- TASK DIRECTIONS: Read through the data, and wherever a line holds the word "bieät", write that line out.

--------------------

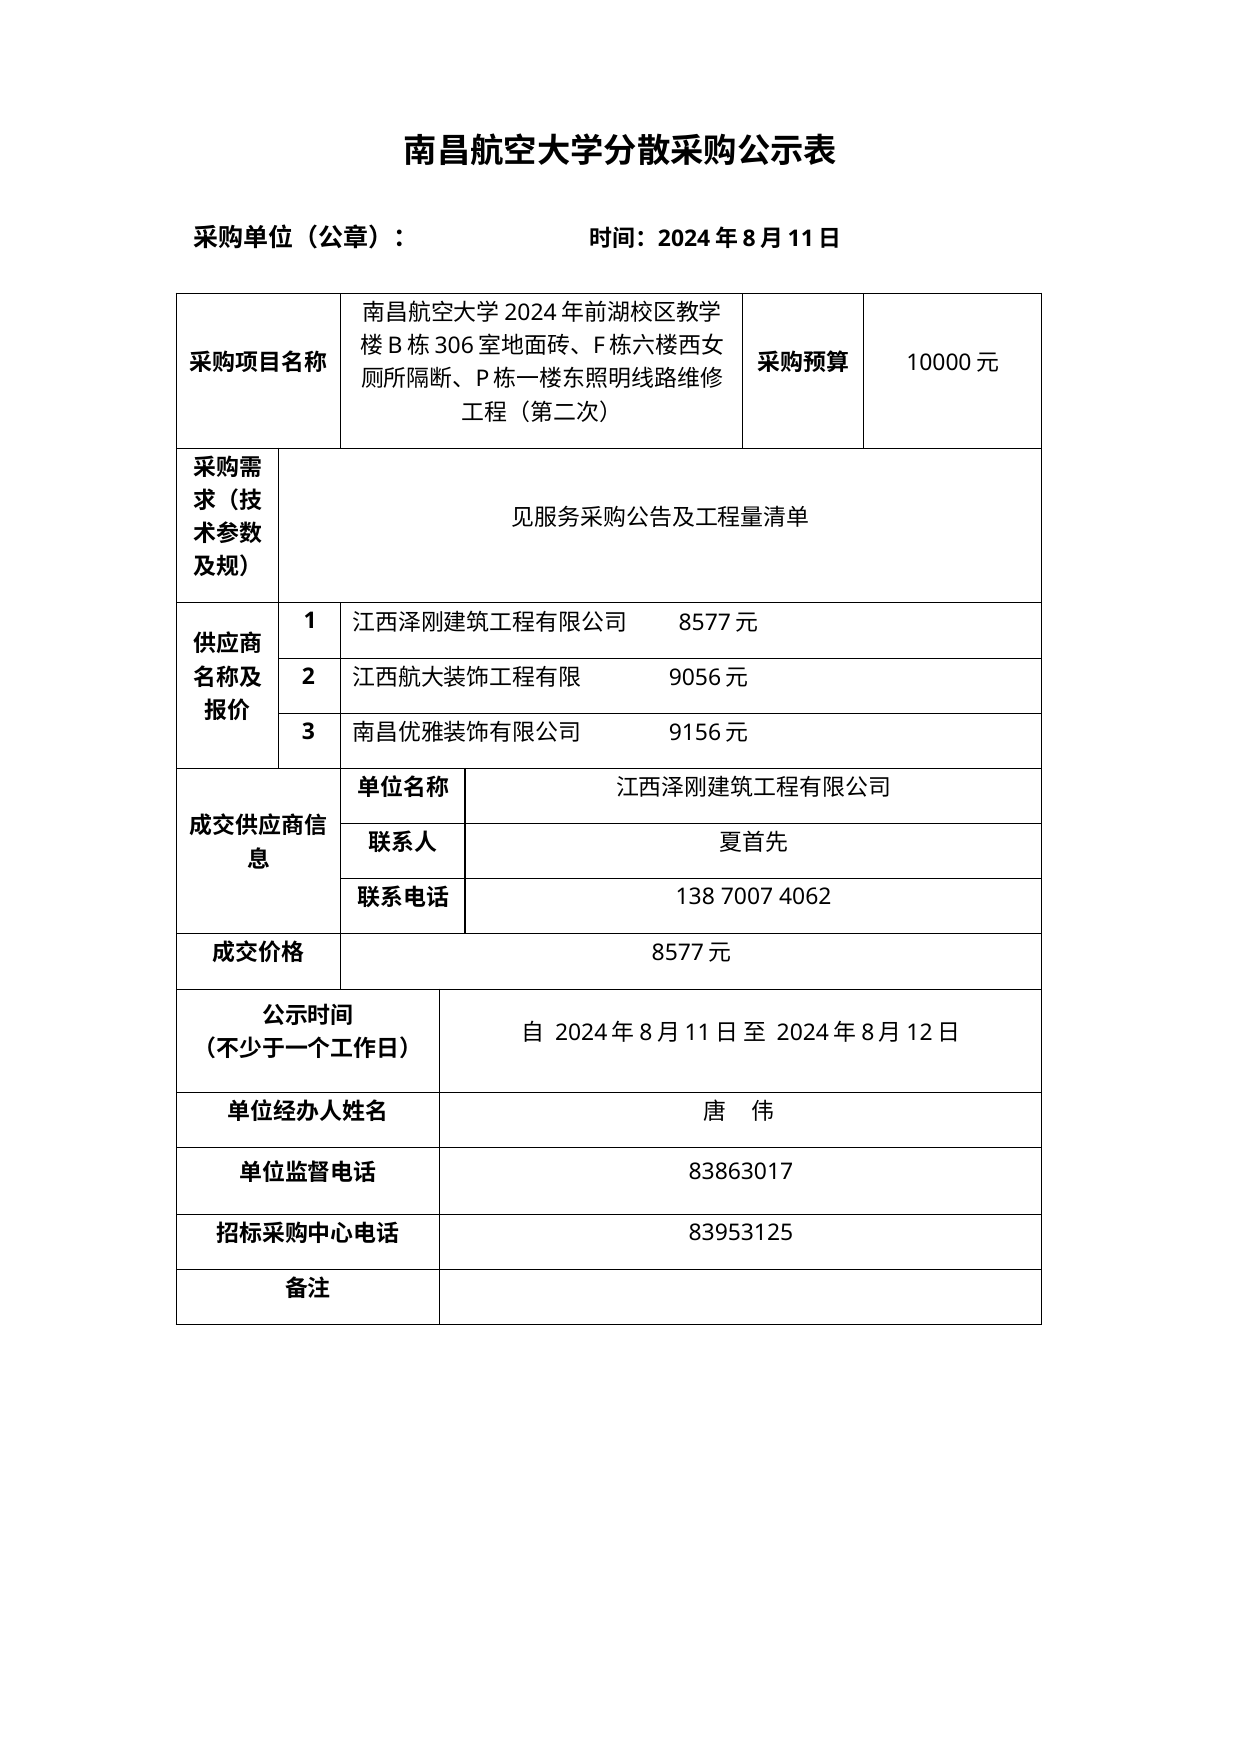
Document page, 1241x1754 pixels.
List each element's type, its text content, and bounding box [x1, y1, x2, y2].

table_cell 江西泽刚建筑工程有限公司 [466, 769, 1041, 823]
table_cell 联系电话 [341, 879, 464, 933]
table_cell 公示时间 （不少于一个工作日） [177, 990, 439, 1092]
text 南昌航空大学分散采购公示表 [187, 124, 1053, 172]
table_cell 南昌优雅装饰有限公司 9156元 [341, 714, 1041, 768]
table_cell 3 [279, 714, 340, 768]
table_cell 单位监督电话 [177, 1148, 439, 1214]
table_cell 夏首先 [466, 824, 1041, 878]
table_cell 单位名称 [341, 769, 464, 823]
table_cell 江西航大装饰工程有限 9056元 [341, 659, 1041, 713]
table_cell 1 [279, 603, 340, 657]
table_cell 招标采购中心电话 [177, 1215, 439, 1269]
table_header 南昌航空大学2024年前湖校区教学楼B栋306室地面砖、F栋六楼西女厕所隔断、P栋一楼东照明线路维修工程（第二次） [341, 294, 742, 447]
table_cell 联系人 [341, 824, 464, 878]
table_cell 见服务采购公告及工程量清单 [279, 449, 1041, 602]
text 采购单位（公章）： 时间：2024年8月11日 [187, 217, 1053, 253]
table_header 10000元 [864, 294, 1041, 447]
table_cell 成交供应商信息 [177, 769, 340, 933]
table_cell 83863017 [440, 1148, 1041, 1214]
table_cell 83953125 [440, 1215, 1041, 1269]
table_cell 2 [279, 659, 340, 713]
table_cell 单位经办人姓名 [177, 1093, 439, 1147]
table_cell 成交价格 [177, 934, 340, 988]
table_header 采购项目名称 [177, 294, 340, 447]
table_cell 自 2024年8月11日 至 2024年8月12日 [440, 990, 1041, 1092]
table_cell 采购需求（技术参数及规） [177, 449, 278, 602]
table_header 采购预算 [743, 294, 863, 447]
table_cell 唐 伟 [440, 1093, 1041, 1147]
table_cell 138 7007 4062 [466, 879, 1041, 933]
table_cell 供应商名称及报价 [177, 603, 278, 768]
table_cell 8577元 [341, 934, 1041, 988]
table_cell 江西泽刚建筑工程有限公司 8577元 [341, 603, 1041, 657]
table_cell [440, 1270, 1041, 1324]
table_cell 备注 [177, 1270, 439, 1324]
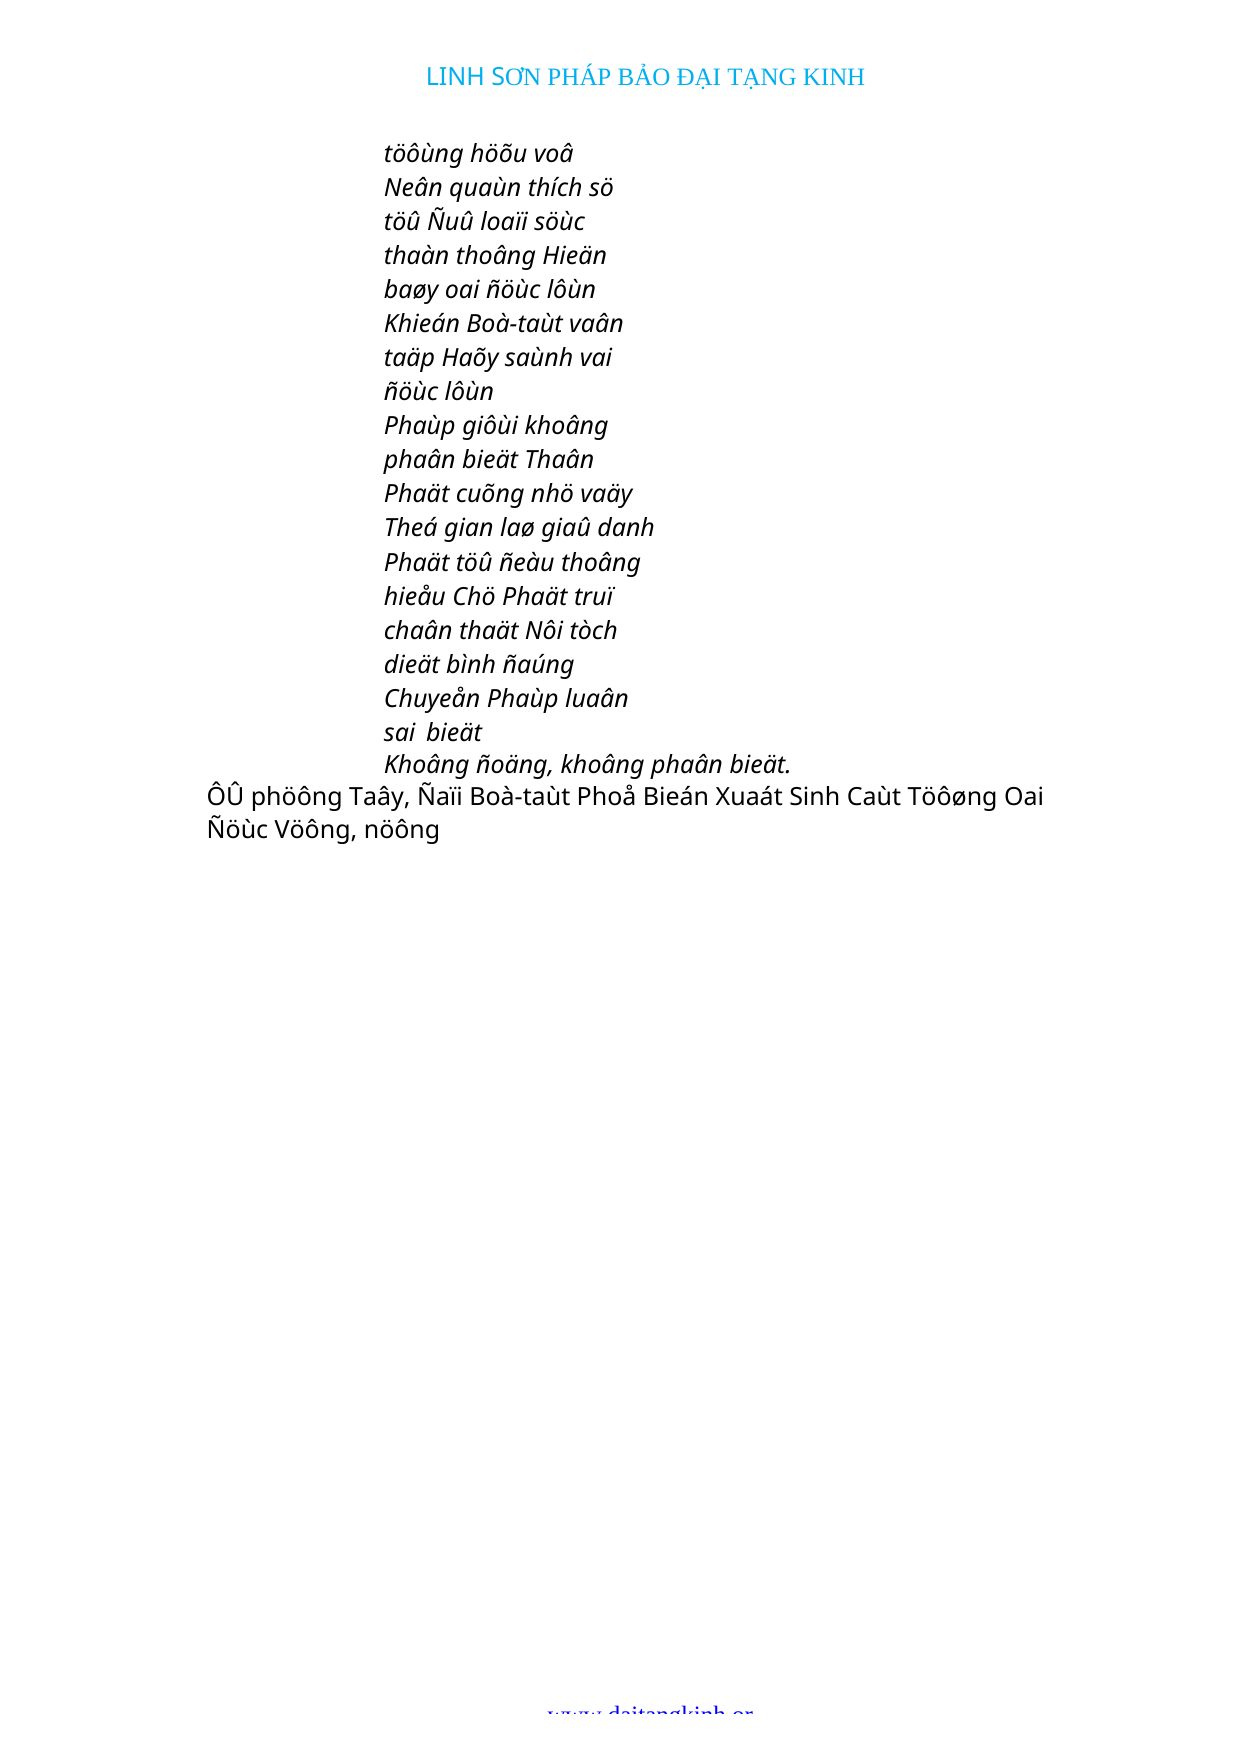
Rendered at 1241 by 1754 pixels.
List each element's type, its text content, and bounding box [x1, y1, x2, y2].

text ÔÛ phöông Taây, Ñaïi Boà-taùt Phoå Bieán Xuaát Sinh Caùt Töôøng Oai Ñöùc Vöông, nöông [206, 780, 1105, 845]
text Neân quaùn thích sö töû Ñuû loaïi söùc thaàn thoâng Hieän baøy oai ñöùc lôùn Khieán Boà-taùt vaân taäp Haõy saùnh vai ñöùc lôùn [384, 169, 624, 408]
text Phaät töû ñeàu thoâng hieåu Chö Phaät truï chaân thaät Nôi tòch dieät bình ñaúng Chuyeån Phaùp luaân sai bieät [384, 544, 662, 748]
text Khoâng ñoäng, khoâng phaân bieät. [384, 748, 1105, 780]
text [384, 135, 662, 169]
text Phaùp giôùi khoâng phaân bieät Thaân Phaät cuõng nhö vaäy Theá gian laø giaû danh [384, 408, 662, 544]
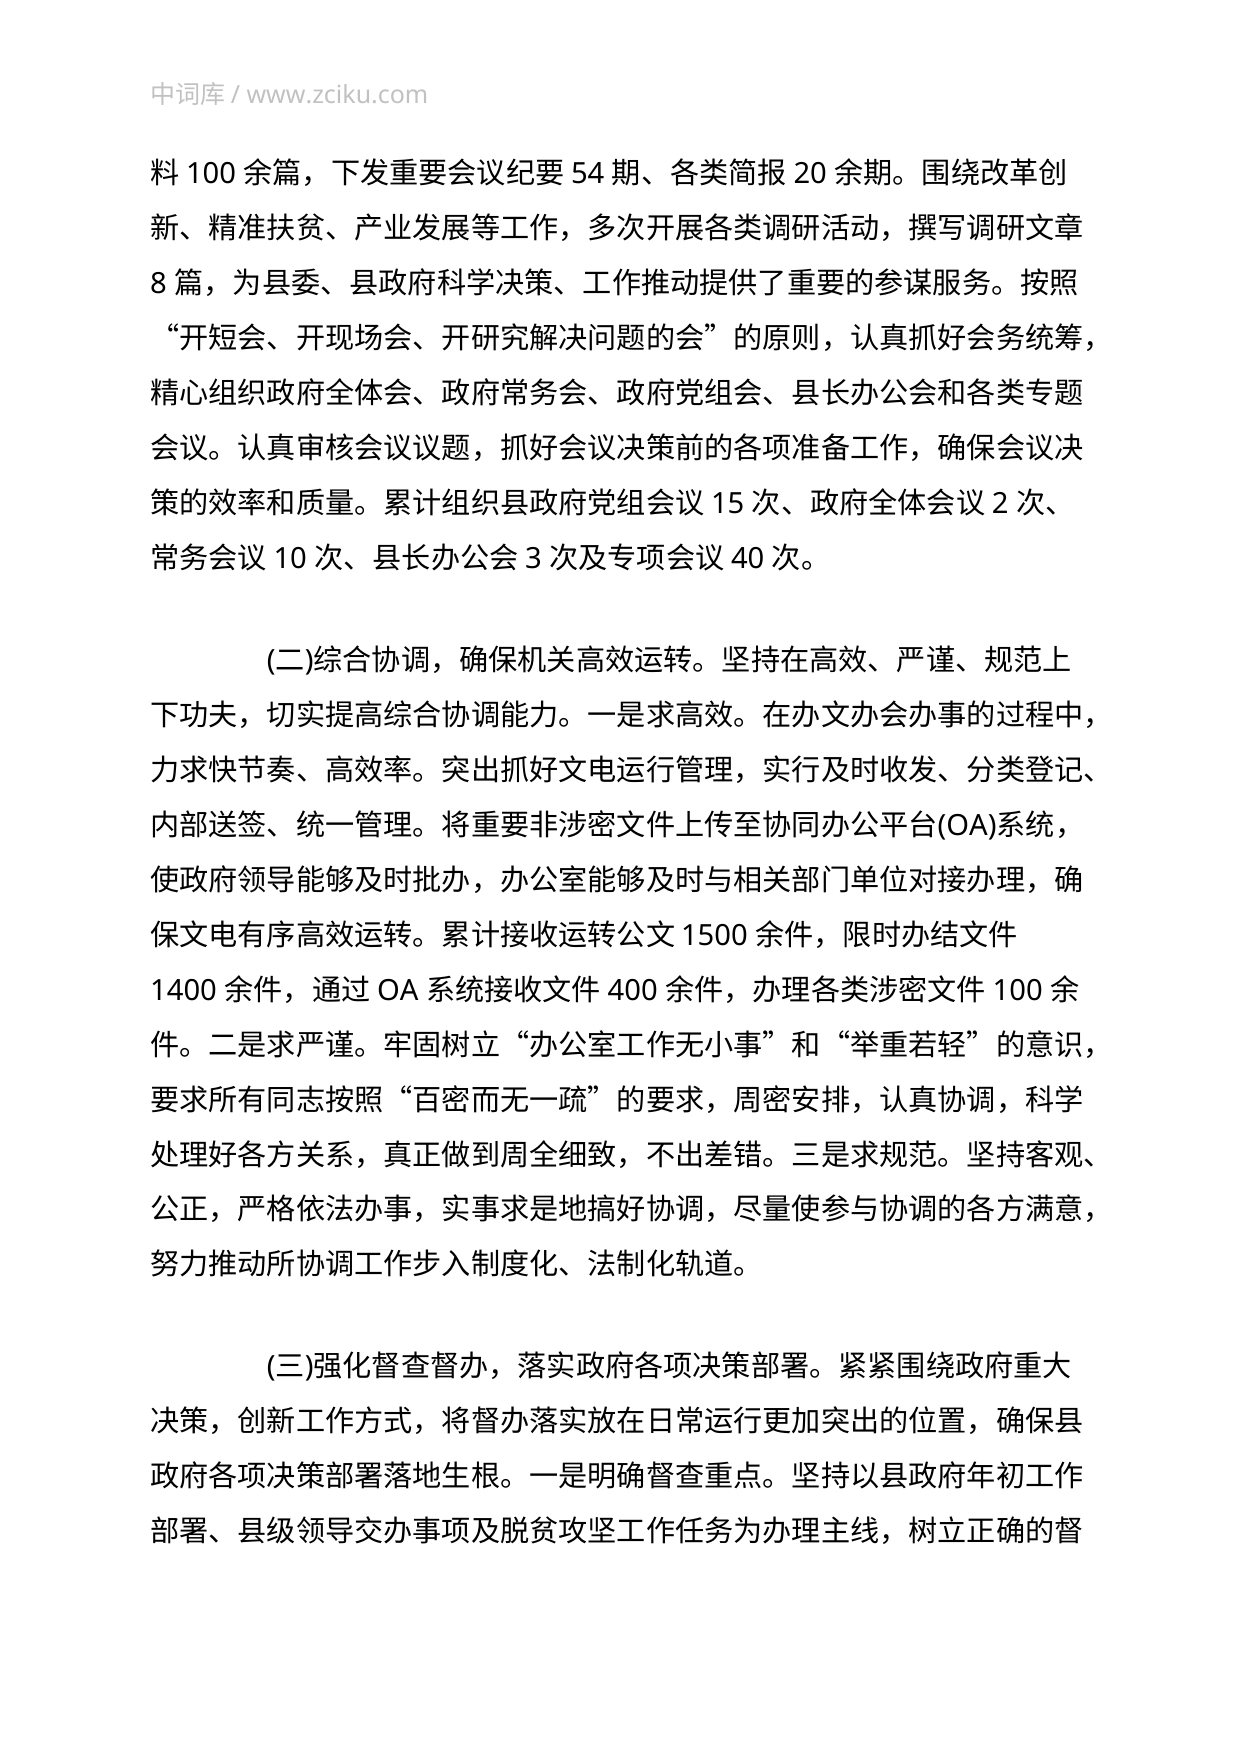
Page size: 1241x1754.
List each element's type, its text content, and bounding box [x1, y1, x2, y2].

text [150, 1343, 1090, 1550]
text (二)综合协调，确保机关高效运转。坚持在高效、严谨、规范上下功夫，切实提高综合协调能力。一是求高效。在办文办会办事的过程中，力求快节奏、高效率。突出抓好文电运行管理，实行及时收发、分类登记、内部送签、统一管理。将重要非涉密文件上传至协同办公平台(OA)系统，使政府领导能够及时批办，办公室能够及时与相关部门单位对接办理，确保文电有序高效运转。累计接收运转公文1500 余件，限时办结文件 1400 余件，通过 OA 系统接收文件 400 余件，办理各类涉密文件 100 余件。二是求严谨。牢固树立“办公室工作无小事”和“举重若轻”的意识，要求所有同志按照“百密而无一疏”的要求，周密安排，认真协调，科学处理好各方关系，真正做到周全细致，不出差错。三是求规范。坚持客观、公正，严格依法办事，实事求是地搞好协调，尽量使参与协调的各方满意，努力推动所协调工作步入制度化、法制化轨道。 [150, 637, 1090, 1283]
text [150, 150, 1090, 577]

--------------------

- EXERCISE OUTPUT:
text Phaät töû ñeàu thoâng hieåu Chö Phaät truï chaân thaät Nôi tòch dieät bình ñaúng Chuyeån Phaùp luaân sai bieät [384, 544, 662, 748]
text Khoâng ñoäng, khoâng phaân bieät. [384, 748, 1105, 780]
text Phaùp giôùi khoâng phaân bieät Thaân Phaät cuõng nhö vaäy Theá gian laø giaû danh [384, 408, 662, 544]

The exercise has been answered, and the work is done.